Hermes Agent is an open-source AI agent from Nous Research designed to learn and evolve through user interaction. Unlike static tools, it autonomously creates and refines its own skills, recalls past conversations to build context, and runs on diverse platforms, from local machines to cloud servers. As of its v0.14.0 release in May 2026, it supports over 200 large language models, according to its official GitHub repository.
This project represents a shift from single-session, command-based AI assistants to persistent partners that improve over time. The agent is built to remember user preferences and past project details, creating a deepening model of the user across multiple sessions and platforms. With over 158,000 stars on GitHub, it has gained significant traction within the developer community.
The agent's architecture is model-agnostic, allowing users to switch between providers like OpenAI, Kimi, NVIDIA NIM, and various open-source alternatives via OpenRouter without code changes.
What is the "Closed Learning Loop"?
The core of Hermes Agent is its closed learning loop, a system designed for continuous self-improvement.
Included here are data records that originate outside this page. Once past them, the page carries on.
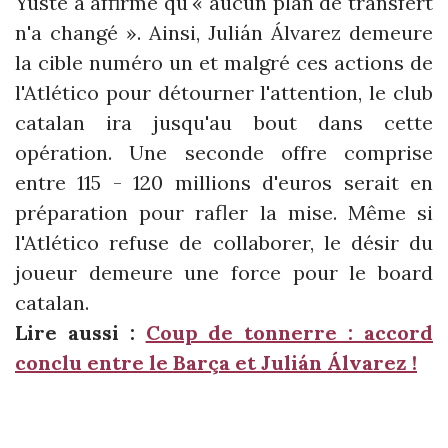
Yuste a affirmé qu'« aucun plan de transfert
n'a changé ». Ainsi, Julián Álvarez demeure
la cible numéro un et malgré ces actions de
l'Atlético pour détourner l'attention, le club
catalan ira jusqu'au bout dans cette
opération. Une seconde offre comprise
entre 115 - 120 millions d'euros serait en
préparation pour rafler la mise. Même si
l'Atlético refuse de collaborer, le désir du
joueur demeure une force pour le board
catalan.
Lire aussi :
Coup de tonnerre : accord
conclu entre le Barça et Julián Álvarez !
Instead of relying on developers to manually update its capabilities, the agent learns directly from its own operations and user feedback. This process involves several key functions.
First, it can autonomously generate new "skills" after completing a complex task. These skills are reusable procedures it can call upon later. The agent then refines these skills during subsequent use, optimizing them for better performance. It also uses periodic "nudges" to reinforce its knowledge and maintains a searchable memory of past conversations, allowing for cross-session recall and context.
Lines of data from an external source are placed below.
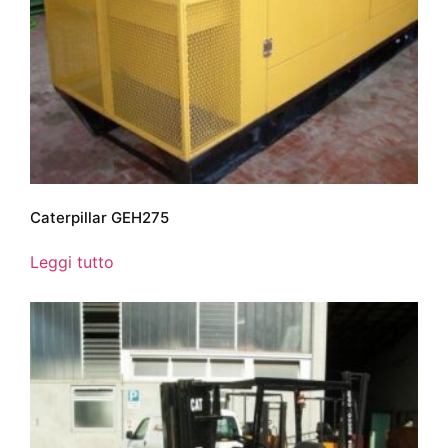
Caterpillar GEH275
Leggi tutto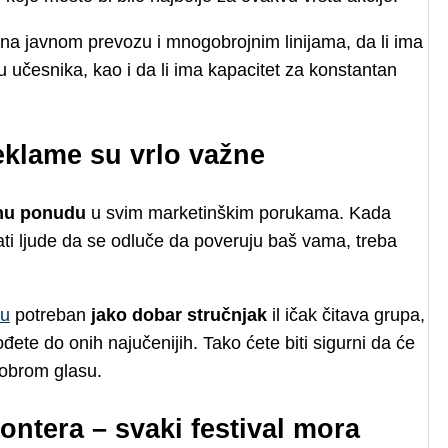
upna javnom prevozu i mnogobrojnim linijama, da li ima
u učesnika, kao i da li ima kapacitet za konstantan
eklame su vrlo važne
jnu ponudu
u svim marketinškim porukama. Kada
erati ljude da se odluče da poveruju baš vama, treba
gu
potreban
jako dobar stručnjak
il ičak čitava grupa,
đete do onih najučenijih. Tako ćete biti sigurni da će
dobrom glasu.
ontera – svaki festival mora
This functionality directly addresses a common pain point in agent development: the reliance on manual "vibe-checking" to gauge quality. By creating an automated feedback mechanism, Hermes aims to build a more robust and reliable assistant that grows with the user.
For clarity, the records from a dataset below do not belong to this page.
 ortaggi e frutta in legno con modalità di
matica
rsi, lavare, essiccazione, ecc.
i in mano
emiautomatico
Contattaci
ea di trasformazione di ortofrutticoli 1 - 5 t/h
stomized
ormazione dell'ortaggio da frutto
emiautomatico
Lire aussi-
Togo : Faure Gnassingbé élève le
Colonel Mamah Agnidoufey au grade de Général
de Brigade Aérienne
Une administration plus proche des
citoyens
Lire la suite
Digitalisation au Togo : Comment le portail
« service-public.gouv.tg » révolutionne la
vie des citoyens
How Does Hermes Agent Run Anywhere?
A key design principle of Hermes Agent is its platform independence. It is not tethered to a single desktop or development environment. The agent can be deployed and interacted with across a wide range of platforms:
- Messaging Gateways: A single gateway process connects the agent to Telegram, Discord, Slack, WhatsApp, and Signal. This allows for continuous conversation and task management from any device.
- Terminal Backends: It supports seven different terminal backends, including local terminals, Docker containers, SSH, and serverless platforms like Modal and Daytona.
- Hardware Flexibility: The agent is designed to run on minimal hardware, such as a $5 virtual private server (VPS), as well as on powerful GPU clusters. Serverless options allow it to hibernate when idle, reducing costs significantly.
This flexibility extends to its tooling. The agent can spawn isolated subagents for parallel tasks and execute Python scripts that call tools via remote procedure calls (RPC). For developers migrating from similar projects, Hermes even provides an automated migration path from the OpenClaw agent, importing settings, skills, and API keys.
The Trending Society Take
The Hermes Agent isn't just another tool; it's a statement about the future of AI interaction. The industry is moving past one-shot, stateless assistants toward persistent, stateful partners. By building a "memory" directly into its core loop, Hermes provides a practical blueprint for agents that build relationships and institutional knowledge over time.
For AI founders and builders, this project highlights the next frontier: creating systems that don't just execute commands but learn from them. The focus on a closed learning loop and platform independence makes it a powerful reference for anyone building truly personalized and adaptive AI experiences. This is how agents move from being simple utilities to indispensable collaborators.